Akira acquisisce un fascino maligno e diventa il corteggiatissimo bad boy della scuola ma non smetterà di fare ricerche assieme a Ryo per difendere la sua città dalle creature infernali.
Sarebbe bello se la trama, così come fu la serie animata degli anni ’70, si riducesse semplicemente a una costante lotta fra Devilman e le forze del Male, ma d’altra parte, se così fosse, non potremmo saggiare tutta la profondità e la crudele bellezza dell’opera originaria di Nagai.
Dopo i primi cinque episodi della serie la situazione comincia a degenerare – lo spettatore comprenderà quanto l’espressione “Mai-una-gioia!” sia inflazionata – sino al tragico finale in cui il tipico pessimismo della cultura giapponese del secondo dopoguerra, periodo in cui nacque e crebbe l’autore, raggiunge il suo apice.
Sia il manga che l’adattamento Netflix lasciano il pubblico con grandi interrogativi sulla natura del Male: com’è possibile che un essere mezzo demone abbia più cuore di alcuni esseri umani? Sono i mostri che possiedono gli umani o gli umani lasciano loro una via di accesso scegliendo volutamente la strada cattiva? Perché delle brave persone devono soffrire così tanto?

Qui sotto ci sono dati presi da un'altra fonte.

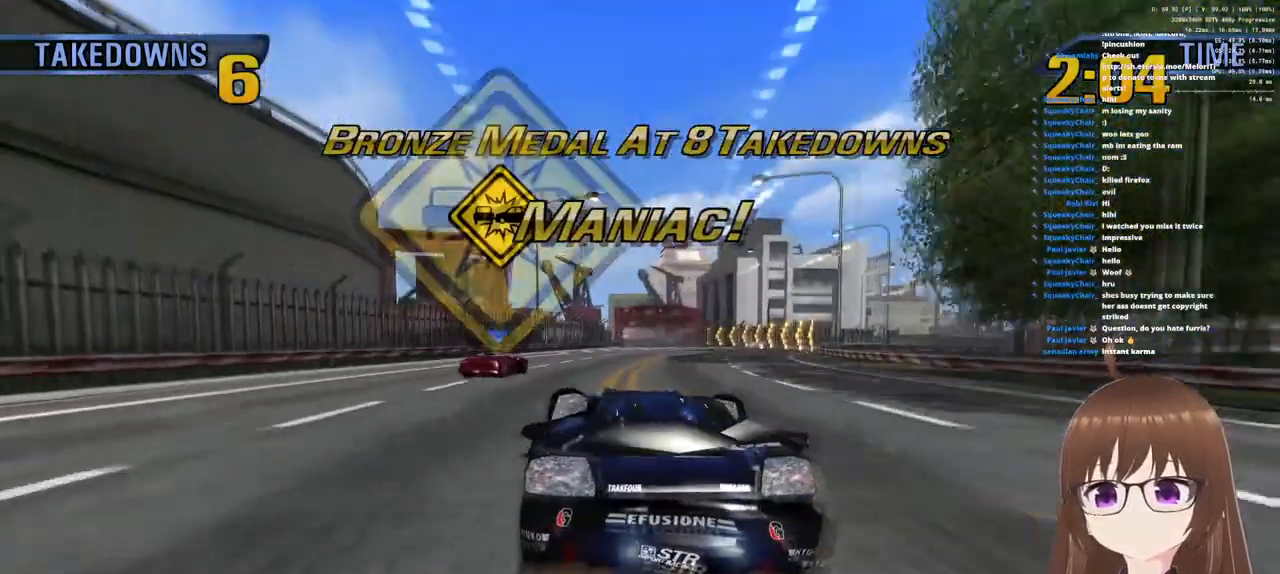
{"buttons": ["CROSS", "R1"], "left_stick": "left", "right_stick": "center", "events": [[150, "left_stick", "right"], [383, "left_stick", "left"], [500, "R1", "down"]]}
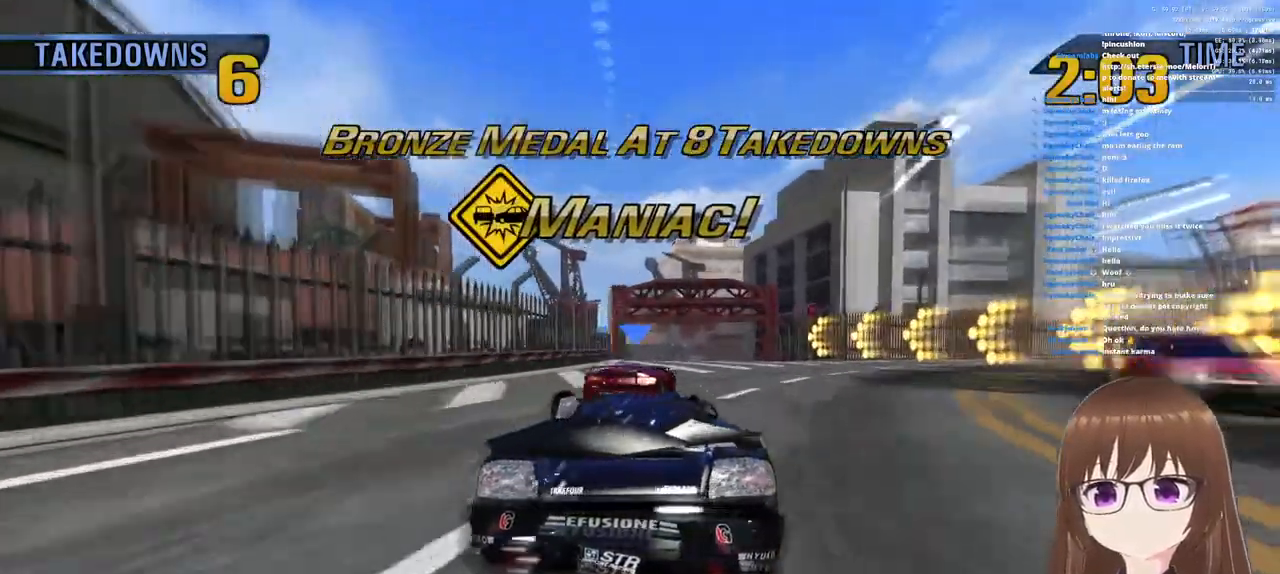
{"buttons": ["CROSS"], "left_stick": "right", "right_stick": "center", "events": [[67, "left_stick", "center"], [117, "left_stick", "right"], [417, "R1", "up"]]}
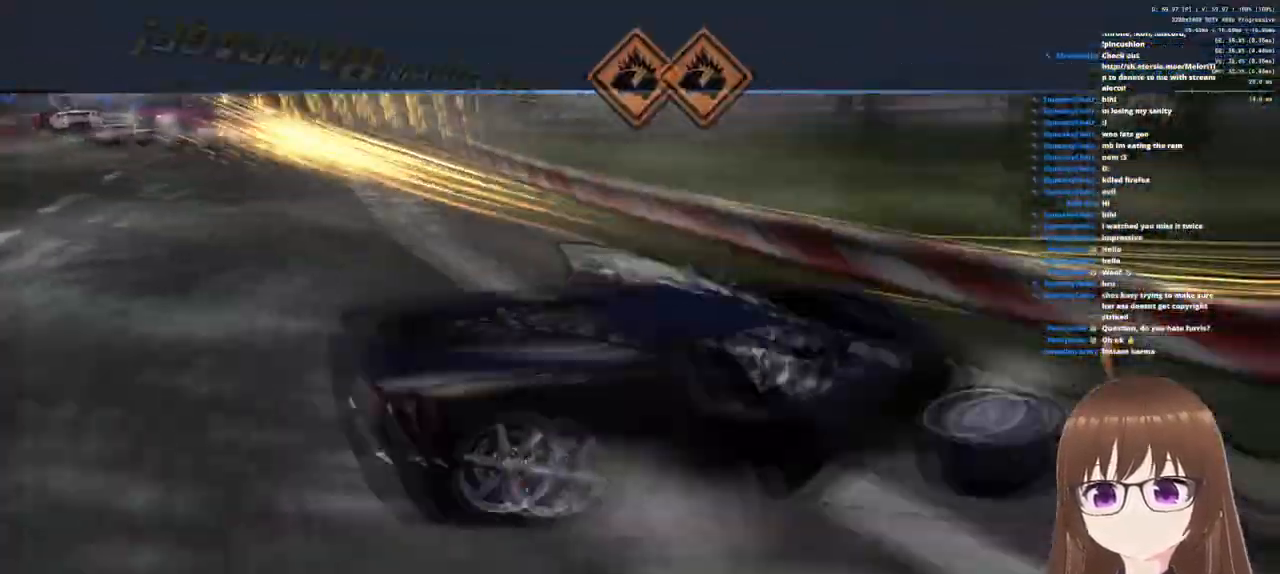
{"buttons": ["CROSS"], "left_stick": "center", "right_stick": "center", "events": [[33, "left_stick", "center"]]}
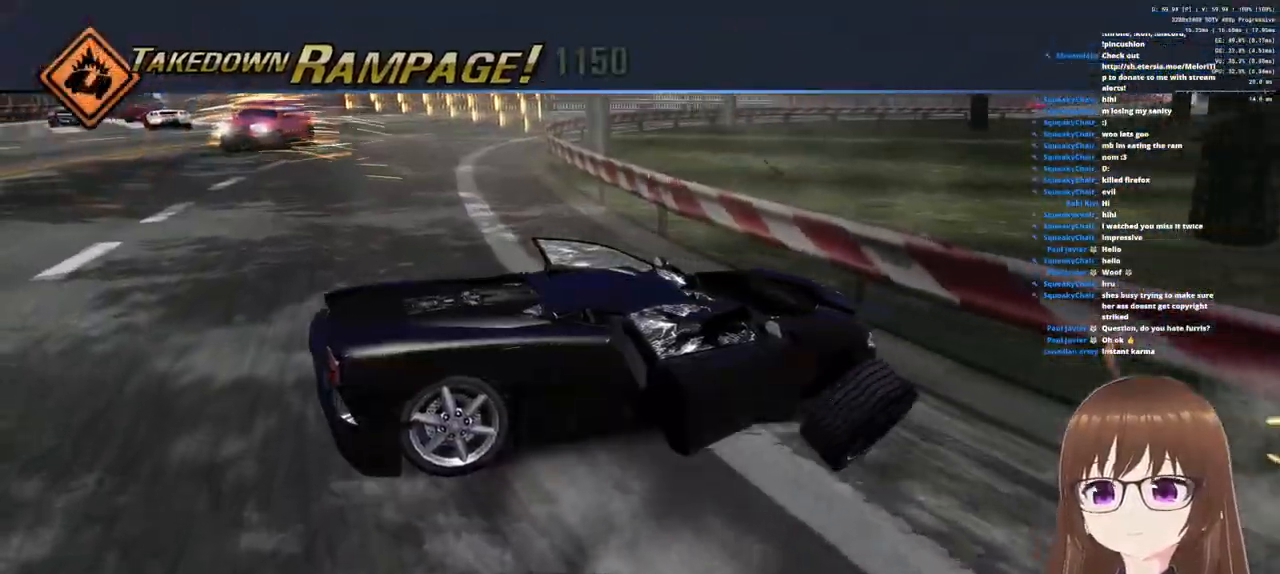
{"buttons": ["CROSS"], "left_stick": "center", "right_stick": "center", "events": []}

Le Forze del Bene dove sono?
La cupezza delle atmosfere del manga è acuita da alcuni elementi negativi della società contemporanea quali l’uso eccessivo di droga, social network, smartphone e pornografia; gli adattatori dell’anime hanno fatto un eccellente lavoro adattando le nevrosi della gioventù d’oggi con i caratteri originari dei protagonisti, cosicché essi appaiano più attuali che mai.
Akira è una sorta di Superman violento e ipersessualizzato che ripulisce le strade da loschi approfittatori e demoni le cui caratteristiche peculiari ricordano molto quelle dei malviventi di cui leggiamo tutti i giorni nei quotidiani.
La grandezza dei contenuti di questo nuovo adattamento tuttavia non è bastata per suscitare la totale approvazione del pubblico e della critica: messa da parte l’esplicitezza di alcune scene, uno degli aspetti più ostici si è rilevato nella grafica della serie.
Il tratto vagamente ghiblesco e filiforme dei protagonisti è forse stato scelto per creare un voluto contrasto con i lineamenti rotondeggianti dei demoni – così come la colorazione compatta e quasi priva di ombreggiature fa il suo buon lavoro nella caratterizzazione delle forze del Bene e del Male – ma l’eccessiva stilizzazione di alcune immagini induce nello spettatore solo un senso di superficialità nella cura delle tavole.
Devilman è forse uno dei pochi prodotti in circolazione in cui non vengono in alcun modo giustificate le azioni dei “cattivi”: sia demoni che esseri umani sono tratteggiati, graficamente e caratterialmente, in modo da risultare repellenti (quasi come il taglio di capelli di Ryo) e in particolare come se fossero delle bestie in preda ai più bassi istinti invece che dei fascinosi ammaliatori.
Le pecche della direzione artistica tuttavia non sono una scusa per perdere questa commuovente e cupa opera, che ci restituisce uno dei gioielli imprenscindibili della tradizione fumettistica degli anni ’80.